When you play a song in Spotify, some hard drive space is used to cache the file, so that it plays faster the next time it is selected.

Is it possible to clear the cache (without the use of third party programs if available eg CCleaner) to save on hard drive space ?

A cross-platform answer would be nice if possible (but is not essential).


Found on Lifehacker:

When you play a song on Spotify, it uses some of your hard drive space to cache that file for faster playing later. Here's how to clear that cache if you need some extra disk space.

By default, Spotify limits its cache to 10% of your free space, which means the default setting should be okay—but if you've changed it, you could run into disk space problems.
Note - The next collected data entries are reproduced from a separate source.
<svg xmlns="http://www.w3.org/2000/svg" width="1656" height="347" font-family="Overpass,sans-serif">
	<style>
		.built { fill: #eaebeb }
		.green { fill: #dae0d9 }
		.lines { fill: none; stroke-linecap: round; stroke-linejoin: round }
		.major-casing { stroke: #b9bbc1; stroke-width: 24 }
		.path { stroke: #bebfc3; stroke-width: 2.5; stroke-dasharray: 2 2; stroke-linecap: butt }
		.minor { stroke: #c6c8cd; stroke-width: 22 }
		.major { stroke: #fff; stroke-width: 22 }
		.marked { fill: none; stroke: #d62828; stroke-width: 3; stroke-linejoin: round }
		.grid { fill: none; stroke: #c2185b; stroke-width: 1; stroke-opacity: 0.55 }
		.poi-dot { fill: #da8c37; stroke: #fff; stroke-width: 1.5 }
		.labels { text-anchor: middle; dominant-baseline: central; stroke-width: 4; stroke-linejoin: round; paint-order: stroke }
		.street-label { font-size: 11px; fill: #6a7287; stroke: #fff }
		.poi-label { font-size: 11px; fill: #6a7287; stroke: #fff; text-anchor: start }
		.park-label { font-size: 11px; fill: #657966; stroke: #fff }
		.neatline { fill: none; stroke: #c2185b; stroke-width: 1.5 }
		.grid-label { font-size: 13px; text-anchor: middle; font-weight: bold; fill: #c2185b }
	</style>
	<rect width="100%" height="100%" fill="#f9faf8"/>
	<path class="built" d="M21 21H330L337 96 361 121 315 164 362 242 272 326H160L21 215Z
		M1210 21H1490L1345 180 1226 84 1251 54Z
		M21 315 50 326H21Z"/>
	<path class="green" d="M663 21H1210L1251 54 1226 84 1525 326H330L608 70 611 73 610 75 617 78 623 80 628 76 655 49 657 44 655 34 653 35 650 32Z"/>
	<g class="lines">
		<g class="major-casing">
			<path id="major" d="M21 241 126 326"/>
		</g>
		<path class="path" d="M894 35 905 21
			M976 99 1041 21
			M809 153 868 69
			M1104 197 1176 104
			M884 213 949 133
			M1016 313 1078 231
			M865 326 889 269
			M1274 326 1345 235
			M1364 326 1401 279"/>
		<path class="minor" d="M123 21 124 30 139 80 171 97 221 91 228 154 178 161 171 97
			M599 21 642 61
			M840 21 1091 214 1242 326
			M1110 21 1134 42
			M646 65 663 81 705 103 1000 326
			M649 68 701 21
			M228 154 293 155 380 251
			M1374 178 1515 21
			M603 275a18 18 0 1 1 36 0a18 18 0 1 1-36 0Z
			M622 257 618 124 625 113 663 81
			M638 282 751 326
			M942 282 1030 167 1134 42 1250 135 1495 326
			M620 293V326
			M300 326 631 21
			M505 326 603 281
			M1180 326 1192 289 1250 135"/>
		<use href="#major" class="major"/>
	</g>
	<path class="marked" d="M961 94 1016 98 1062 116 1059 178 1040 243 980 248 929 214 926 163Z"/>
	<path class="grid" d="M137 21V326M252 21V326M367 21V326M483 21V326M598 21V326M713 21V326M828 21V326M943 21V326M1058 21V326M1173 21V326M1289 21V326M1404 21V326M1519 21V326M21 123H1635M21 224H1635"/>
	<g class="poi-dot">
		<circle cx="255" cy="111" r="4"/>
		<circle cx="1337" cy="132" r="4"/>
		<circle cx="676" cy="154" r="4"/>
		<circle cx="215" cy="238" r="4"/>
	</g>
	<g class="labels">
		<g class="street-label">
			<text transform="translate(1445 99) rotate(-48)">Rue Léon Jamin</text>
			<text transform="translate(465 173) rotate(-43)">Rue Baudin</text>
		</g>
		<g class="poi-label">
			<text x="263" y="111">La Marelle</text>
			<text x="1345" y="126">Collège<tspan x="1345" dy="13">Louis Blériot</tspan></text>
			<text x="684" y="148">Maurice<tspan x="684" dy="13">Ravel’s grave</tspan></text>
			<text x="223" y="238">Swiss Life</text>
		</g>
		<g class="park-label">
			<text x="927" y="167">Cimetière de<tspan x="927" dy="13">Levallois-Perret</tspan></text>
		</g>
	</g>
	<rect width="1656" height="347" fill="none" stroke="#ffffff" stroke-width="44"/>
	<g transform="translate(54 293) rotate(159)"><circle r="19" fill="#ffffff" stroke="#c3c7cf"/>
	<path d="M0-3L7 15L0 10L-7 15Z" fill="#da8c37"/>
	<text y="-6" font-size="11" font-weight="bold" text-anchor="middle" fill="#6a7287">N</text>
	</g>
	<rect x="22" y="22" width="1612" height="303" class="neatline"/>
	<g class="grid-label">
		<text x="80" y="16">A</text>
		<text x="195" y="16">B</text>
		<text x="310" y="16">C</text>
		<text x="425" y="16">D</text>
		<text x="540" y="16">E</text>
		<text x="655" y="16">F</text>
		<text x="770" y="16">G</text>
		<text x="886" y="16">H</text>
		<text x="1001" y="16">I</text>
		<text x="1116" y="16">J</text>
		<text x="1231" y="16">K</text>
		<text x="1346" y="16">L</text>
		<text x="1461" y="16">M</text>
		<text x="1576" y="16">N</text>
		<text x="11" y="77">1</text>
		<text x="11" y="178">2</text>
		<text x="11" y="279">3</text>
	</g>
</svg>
All you need to do is delete the files in the following folder (for your platform):

Windows: C:\Users\USERNAME\AppData\Local\Spotify\Storage

OS X: /Users/USERNAME/Library/Caches/com.spotify.client/Storage/

Linux: ~/.cache/spotify/Storage/


You can adjust the maximum size of the cache so it doesn't grow so big, and the next time you start spotify it will shrink the cache down to the size you specify.
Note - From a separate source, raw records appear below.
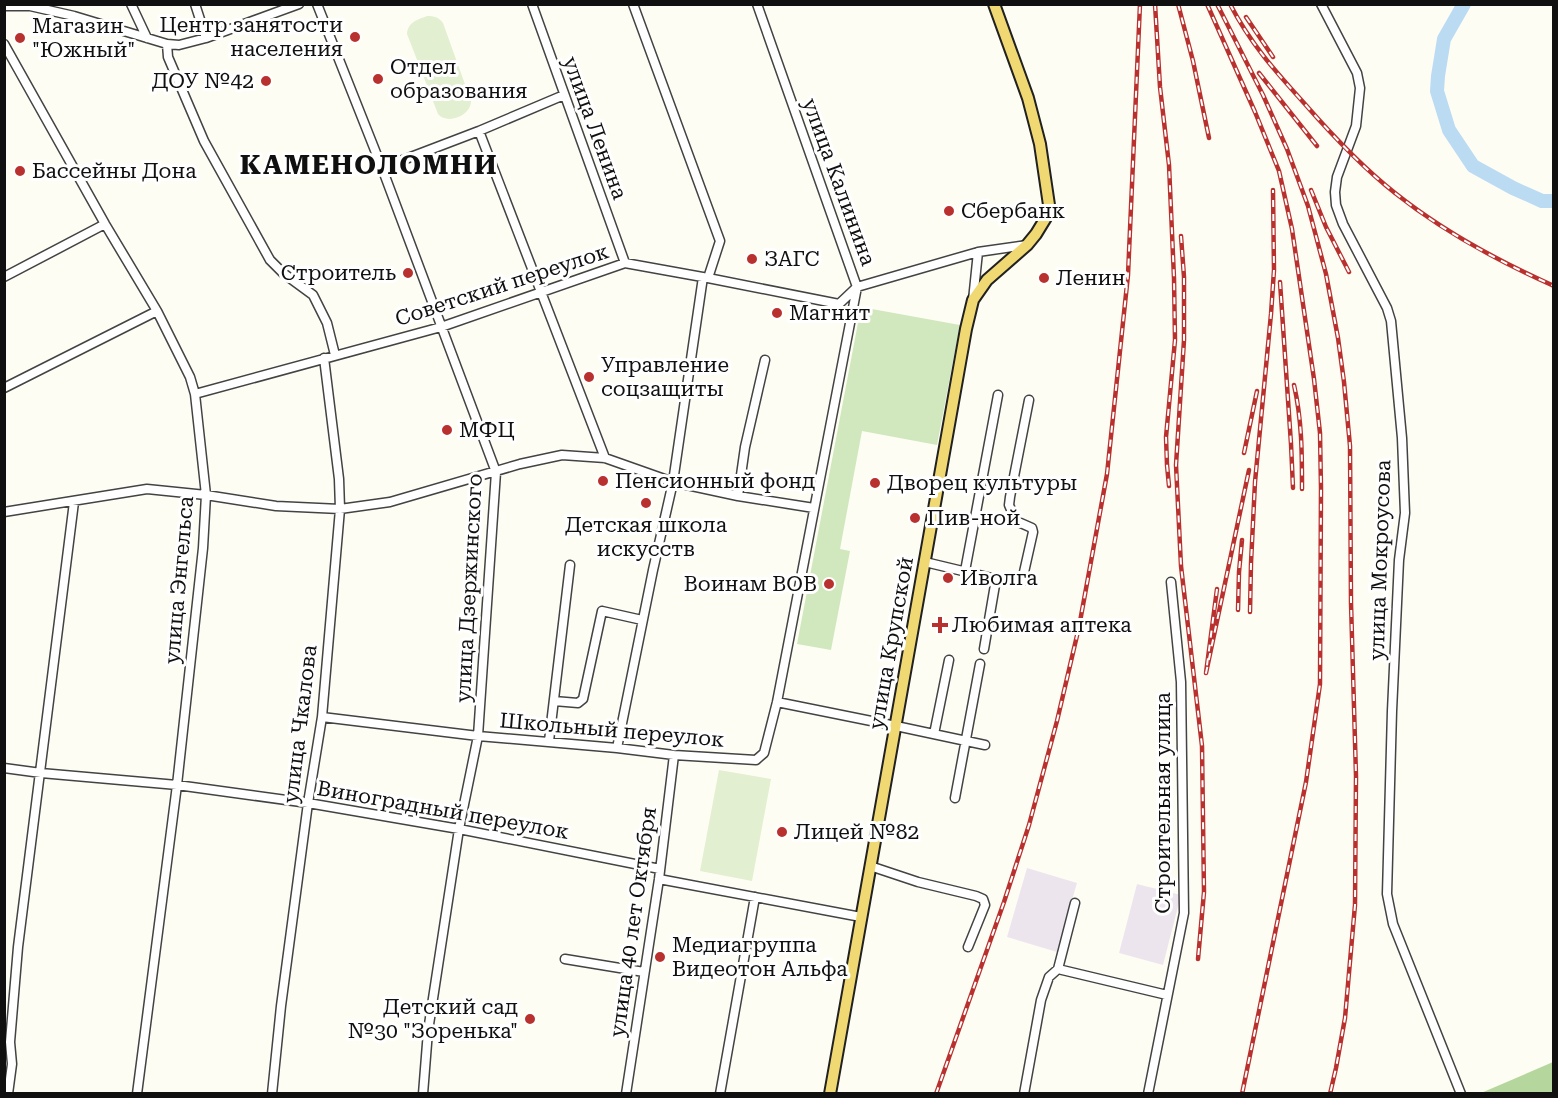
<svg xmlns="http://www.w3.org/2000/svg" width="1558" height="1098" font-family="'Roboto Serif',serif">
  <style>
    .industrial { fill: #ede5ee }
    .green { fill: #d1e8be }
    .forest { fill: #b5d79e }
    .pitch { fill: #e2efd0 }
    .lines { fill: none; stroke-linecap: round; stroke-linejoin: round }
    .river { stroke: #bbdbf3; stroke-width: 14 }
    .minor-casing { stroke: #434343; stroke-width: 11 }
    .major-casing { stroke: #212121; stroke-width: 14 }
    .minor { stroke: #fff; stroke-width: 8 }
    .major { stroke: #f0d972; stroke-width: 10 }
    .rail-casing { stroke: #b9312f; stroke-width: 4.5 }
    .rail { stroke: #fff; stroke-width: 2; stroke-dasharray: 7; stroke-linecap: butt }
    .poi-dot { fill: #b9312f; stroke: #fff; stroke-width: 2 }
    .labels { text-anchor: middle; stroke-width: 6; stroke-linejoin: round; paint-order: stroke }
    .poi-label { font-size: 21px; fill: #101010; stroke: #fff; text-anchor: start }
    .street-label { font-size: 21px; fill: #101010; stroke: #fff }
    .district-label { font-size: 27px; font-weight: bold; letter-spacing: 1.5px; fill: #101010; stroke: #fff }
  </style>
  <rect width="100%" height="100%" fill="#fefdf4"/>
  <path class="industrial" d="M1027,868L1077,883L1057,952L1007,937Z
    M1137,884L1181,895L1163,965L1119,953Z"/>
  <path class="green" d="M861,307L960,325L937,445L862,431L840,549L850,551L831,650L797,644Z"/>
  <path class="forest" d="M1553,1062V1093H1481Z"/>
  <path class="pitch" d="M427,16C434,16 439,17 443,23L471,101C471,116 447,125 438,114L407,34C408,22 417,20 427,16Z
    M719,770L771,779L752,881L700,871Z"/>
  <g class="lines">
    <path class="river" d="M1464,4L1444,39L1438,76L1437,91L1449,130L1473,166L1513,188L1542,201H1554"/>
    <g class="minor-casing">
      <path id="minor" d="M131,4L147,38
        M195,4L206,38
        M317,4L382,168L496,472L478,736L459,829L428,1031L423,1094
        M532,4L625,263
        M633,4L720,241L708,278
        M1321,4L1357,73L1360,88L1356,126L1337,177L1335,192L1336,205L1343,224L1387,308L1391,321L1402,438L1405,513L1399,560L1392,711L1387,894L1393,924L1461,1094
        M4,6H30L74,16L167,44L179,45L206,38L299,4
        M4,44L105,224L157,311L190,377L195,394L206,495L203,548L177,785L137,1094
        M167,44L168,57L204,141L270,260L283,273L313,295L327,323L335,355
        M479,131L605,458
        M382,168L479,131L564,95
        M4,277L105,224
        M973,300L978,252
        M4,388L157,311
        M195,394L441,327L625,263L708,278L839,304L857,287L978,252L1027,245
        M738,496L745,447L765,360
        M4,512L147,489L206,495L276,506L340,509L390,502L520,464L562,455L605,458L673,482L738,496L814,508
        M925,562L996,579L1022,581L1033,532L1032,528L1016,521L1009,505L1010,497L1029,400
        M965,571L998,395
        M984,649L996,579
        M554,701L578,703L583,699L602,611L642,620
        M777,702L896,726L985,745
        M322,717L478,736L617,748L674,755L756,760L764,753L777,702L857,287L757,4
        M934,734L949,660
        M549,741L570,565
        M617,748L653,570L673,482L703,277
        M4,768L41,773L177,785L308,803L459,829L660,869
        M955,798L980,664
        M870,866L918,882L976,896L983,899L985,905L968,947
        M659,879L861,917
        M565,959L644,972
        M1058,969L1167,995
        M8,1094L12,1064L10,1042L18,947L74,502
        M272,1094L281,1006L308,803L322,717L340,509L339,479L324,358
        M626,1094L659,879L674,755
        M720,1094L755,897
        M1024,1094L1041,1000L1049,977L1058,969L1075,903
        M1148,1094L1184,913L1181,682L1171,582"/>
    </g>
    <g class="major-casing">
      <path id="major" d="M830,1094L966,329L973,300L987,280L1027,245L1036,234L1047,216L1049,205L1040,144L1028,98L994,4"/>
    </g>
    <use href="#minor" class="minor"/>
    <use href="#major" class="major"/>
    <g class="rail-casing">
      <path id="rail" d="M1155,4L1160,87L1169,165L1174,278L1175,340L1166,437L1167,465L1169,486
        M1178,4L1193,61L1209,138
        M1207,4L1255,112L1279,171L1292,229L1314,379L1320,433L1321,488L1320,684L1306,782L1242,1094
        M1217,4L1263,95L1287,149L1308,206L1326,274L1338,338L1344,382L1350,446L1351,603L1356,776L1355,905L1345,1018L1336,1068L1330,1094
        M1230,4C1250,43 1275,71 1304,103C1332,135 1362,167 1395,193C1444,232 1498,261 1554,286
        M1246,17L1273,57
        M1259,73L1317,146
        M1311,190L1326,227L1349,272
        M1181,236L1184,277V340L1176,465L1181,566L1202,746L1204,892L1198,959
        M1280,282L1291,444L1293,488
        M1294,385C1302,420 1302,454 1302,489
        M1244,453L1257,391
        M1217,589L1206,673L1249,470
        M1238,610L1239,572L1242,540
        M1250,612L1251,563L1255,482L1271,314L1274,270L1273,190
        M936,1094L1004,902L1029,825L1057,721L1079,627L1107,474L1128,275L1140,4"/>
    </g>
    <use href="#rail" class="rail"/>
  </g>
  <g class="poi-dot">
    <circle cx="355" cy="37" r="6"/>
    <circle cx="20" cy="38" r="6"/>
    <circle cx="378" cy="79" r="6"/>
    <circle cx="266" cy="81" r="6"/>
    <circle cx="20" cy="171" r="6"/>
    <circle cx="949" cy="211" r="6"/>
    <circle cx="752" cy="259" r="6"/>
    <circle cx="408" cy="273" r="6"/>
    <circle cx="1044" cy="278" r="6"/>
    <circle cx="777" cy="313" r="6"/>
    <circle cx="589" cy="377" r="6"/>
    <circle cx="447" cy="430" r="6"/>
    <circle cx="603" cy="481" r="6"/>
    <circle cx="875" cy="483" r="6"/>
    <circle cx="646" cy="503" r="6"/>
    <circle cx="915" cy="518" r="6"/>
    <circle cx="948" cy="578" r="6"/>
    <circle cx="829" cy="584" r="6"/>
    <path d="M937 616h6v6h6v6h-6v6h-6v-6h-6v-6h6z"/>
    <circle cx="782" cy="832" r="6"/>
    <circle cx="660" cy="957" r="6"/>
    <circle cx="530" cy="1019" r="6"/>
  </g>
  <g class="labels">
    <g class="poi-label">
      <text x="343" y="32" text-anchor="end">Центр занятости<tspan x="343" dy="24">населения</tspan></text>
      <text x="32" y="33">Магазин<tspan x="32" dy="24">"Южный"</tspan></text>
      <text x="390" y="74">Отдел<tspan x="390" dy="24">образования</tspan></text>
      <text x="254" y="88" text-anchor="end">ДОУ №42</text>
      <text x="32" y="178">Бассейны Дона</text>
      <text x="961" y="218">Сбербанк</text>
      <text x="764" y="266">ЗАГС</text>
      <text x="396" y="280" text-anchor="end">Строитель</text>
      <text x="1056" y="285">Ленин</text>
      <text x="789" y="320">Магнит</text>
      <text x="601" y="372">Управление<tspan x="601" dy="24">соцзащиты</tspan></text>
      <text x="459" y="437">МФЦ</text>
      <text x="615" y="488">Пенсионный фонд</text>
      <text x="887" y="490">Дворец культуры</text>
      <text x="927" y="525">Пив-ной</text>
      <text x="646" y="532" text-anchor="middle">Детская школа<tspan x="646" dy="24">искусств</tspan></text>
      <text x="960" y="585">Иволга</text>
      <text x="817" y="591" text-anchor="end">Воинам ВОВ</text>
      <text x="952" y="632">Любимая аптека</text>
      <text x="794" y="839">Лицей №82</text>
      <text x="672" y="952">Медиагруппа<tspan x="672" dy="24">Видеотон Альфа</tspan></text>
      <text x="518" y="1014" text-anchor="end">Детский сад<tspan x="518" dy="24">№30 "Зоренька"</tspan></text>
    </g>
    <g class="street-label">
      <text transform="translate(595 128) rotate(70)" y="7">улица Ленина</text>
      <text transform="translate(839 182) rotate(70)" y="7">улица Калинина</text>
      <text transform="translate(502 285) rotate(-18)" y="7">Советский переулок</text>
      <text transform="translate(1380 560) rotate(-88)" y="7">улица Мокроусова</text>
      <text transform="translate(179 580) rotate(-85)" y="7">улица Энгельса</text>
      <text transform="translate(469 588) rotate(-87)" y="7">улица Дзержинского</text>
      <text transform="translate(891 643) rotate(-80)" y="7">улица Крупской</text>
      <text transform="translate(300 724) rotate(-83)" y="7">улица Чкалова</text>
      <text transform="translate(612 730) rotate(5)" y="7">Школьный переулок</text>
      <text transform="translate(1163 803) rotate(-90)" y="7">Строительная улица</text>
      <text transform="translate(443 810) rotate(10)" y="7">Виноградный переулок</text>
      <text transform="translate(633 922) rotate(-82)" y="7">улица 40 лет Октября</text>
    </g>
    <g class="district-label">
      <text x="369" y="174">КАМЕНОЛОМНИ</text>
    </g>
  </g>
  <rect width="1558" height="1098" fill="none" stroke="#101010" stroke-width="12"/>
</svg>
Close spotify, then open for editing the prefs file which is at:

Windows1: %APPDATA%\Roaming\Spotify\prefs

Linux "native"2: $HOME/.config/spotify/prefs

Linux snap: $HOME/snap/spotify/current/.config/spotify/prefs

Linux flatpak: $HOME/.var/app/com.spotify.Client/config/spotify/prefs

Add or modify the line starting with storage.size to the number of megabytes you want the cache to use. For example:

storage.size=512

To limit the cache to 512 MB.

Restart spotify and the new limit will take effect (you'll see the folder shrink down to the specified size if it is already above it).


1 On Windows, the %APPDATA% folder is usually something like C:\Users\<username>\AppData.

2 By native I mean the default package manager that installs things in the default UNIX-y locations, like /usr/bin: things like dpkg (or apt), rpm(oryum), pacman, etc. That is, as opposed to the newer generation of isolated package mangers like snapandflatpak` which install things into a sandbox.